Puppet: What's the difference between an ordering arrow and a notification arrow?

Peter Smit picture Peter Smit · Jan 6, 2015 · Viewed 8.4k times · Source

In the official Puppet docs it says that there are two chaining arrows: https://docs.puppetlabs.com/puppet/latest/reference/lang_relationships.html

-> (ordering arrow) Causes the resource on the left to be applied before the resource on the right. Written with a hyphen and a greater-than sign.

~> (notification arrow) Causes the resource on the left to be applied first, and sends a refresh event to the resource on the right if the left resource changes. Written with a tilde and a greater-than sign.

Can someone clarify the difference between these two?

Answer

BMW picture BMW · Jan 6, 2015

The document you mentioned has given the best explanation. If you try to understand it by simple way, using the exist sample.

Package['ntp'] -> File['/etc/ntp.conf'] ~> Service['ntpd']

For File['/etc/ntp.conf'], puppet needs to make sure that the package ntp has been installed before it creates or updates the file ntp.conf. There is no restart request.
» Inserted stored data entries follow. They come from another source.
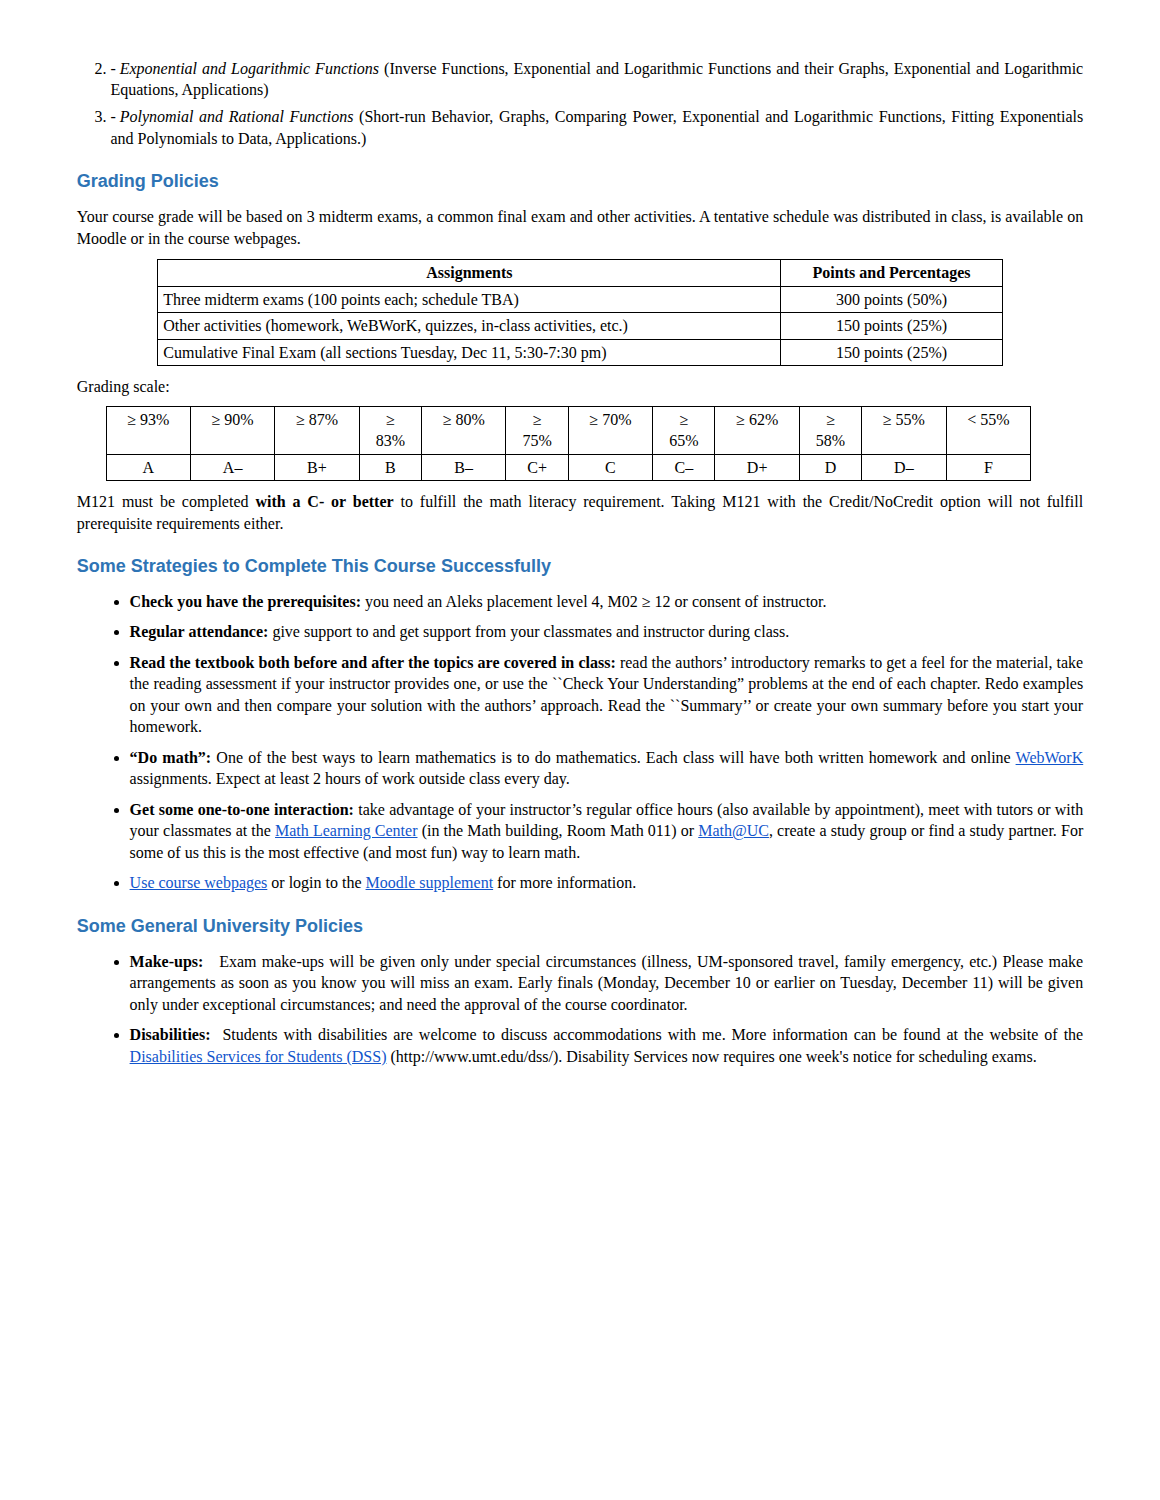-Exponential and Logarithmic Functions (Inverse Functions, Exponential and Logarithmic Functions and their Graphs, Exponential and Logarithmic Equations, Applications)
-Polynomial and Rational Functions (Short-run Behavior, Graphs, Comparing Power, Exponential and Logarithmic Functions, Fitting Exponentials and Polynomials to Data, Applications.)
Grading Policies
Your course grade will be based on 3 midterm exams, a common final exam and other activities. A tentative schedule was distributed in class, is available on Moodle or in the course webpages.
| Assignments | Points and Percentages |
| --- | --- |
| Three midterm exams (100 points each; schedule TBA) | 300 points (50%) |
| Other activities (homework, WeBWorK, quizzes, in-class activities, etc.) | 150 points (25%) |
| Cumulative Final Exam (all sections Tuesday, Dec 11, 5:30-7:30 pm) | 150 points (25%) |
Grading scale:
| ≥ 93% | ≥ 90% | ≥ 87% | ≥ 83% | ≥ 80% | ≥ 75% | ≥ 70% | ≥ 65% | ≥ 62% | ≥ 58% | ≥ 55% | < 55% |
| A | A– | B+ | B | B– | C+ | C | C– | D+ | D | D– | F |
M121 must be completed with a C- or better to fulfill the math literacy requirement. Taking M121 with the Credit/NoCredit option will not fulfill prerequisite requirements either.
Some Strategies to Complete This Course Successfully
Check you have the prerequisites: you need an Aleks placement level 4, M02 ≥ 12 or consent of instructor.
Regular attendance: give support to and get support from your classmates and instructor during class.
Read the textbook both before and after the topics are covered in class: read the authors’ introductory remarks to get a feel for the material, take the reading assessment if your instructor provides one, or use the ``Check Your Understanding” problems at the end of each chapter. Redo examples on your own and then compare your solution with the authors’ approach. Read the ``Summary’’ or create your own summary before you start your homework.
“Do math”: One of the best ways to learn mathematics is to do mathematics. Each class will have both written homework and online WebWorK assignments. Expect at least 2 hours of work outside class every day.
Get some one-to-one interaction: take advantage of your instructor’s regular office hours (also available by appointment), meet with tutors or with your classmates at the Math Learning Center (in the Math building, Room Math 011) or Math@UC, create a study group or find a study partner. For some of us this is the most effective (and most fun) way to learn math.
Use course webpages or login to the Moodle supplement for more information.
Some General University Policies
Make-ups: Exam make-ups will be given only under special circumstances (illness, UM-sponsored travel, family emergency, etc.) Please make arrangements as soon as you know you will miss an exam. Early finals (Monday, December 10 or earlier on Tuesday, December 11) will be given only under exceptional circumstances; and need the approval of the course coordinator.
Disabilities: Students with disabilities are welcome to discuss accommodations with me. More information can be found at the website of the Disabilities Services for Students (DSS) (http://www.umt.edu/dss/). Disability Services now requires one week's notice for scheduling exams.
But for Service['ntpd'], ntp.conf needs to exist first - that's the same order as ->. * But if puppet finds the file ntp.conf has any changes (whether it is created or updated), service ntp needs to be restarted. That's the difference*.

For more reading about ordering in puppet, please see these documents:

Learning Puppet — Resource Ordering

And do some testing by yourself to understand how it works.

  1. set Package['ntp'], File['/etc/ntp.conf'] ,Service['ntpd'] with the order.
  2. run puppet apply to make sure, Package/File/Service are ready on the system.
  3. make a change in the file ntp.conf.
  4. enable the --debug option with the puppet apply command. The debug log will give you detail in the background - for example, you should see that the file gets updated and the ntpd service gets restarted.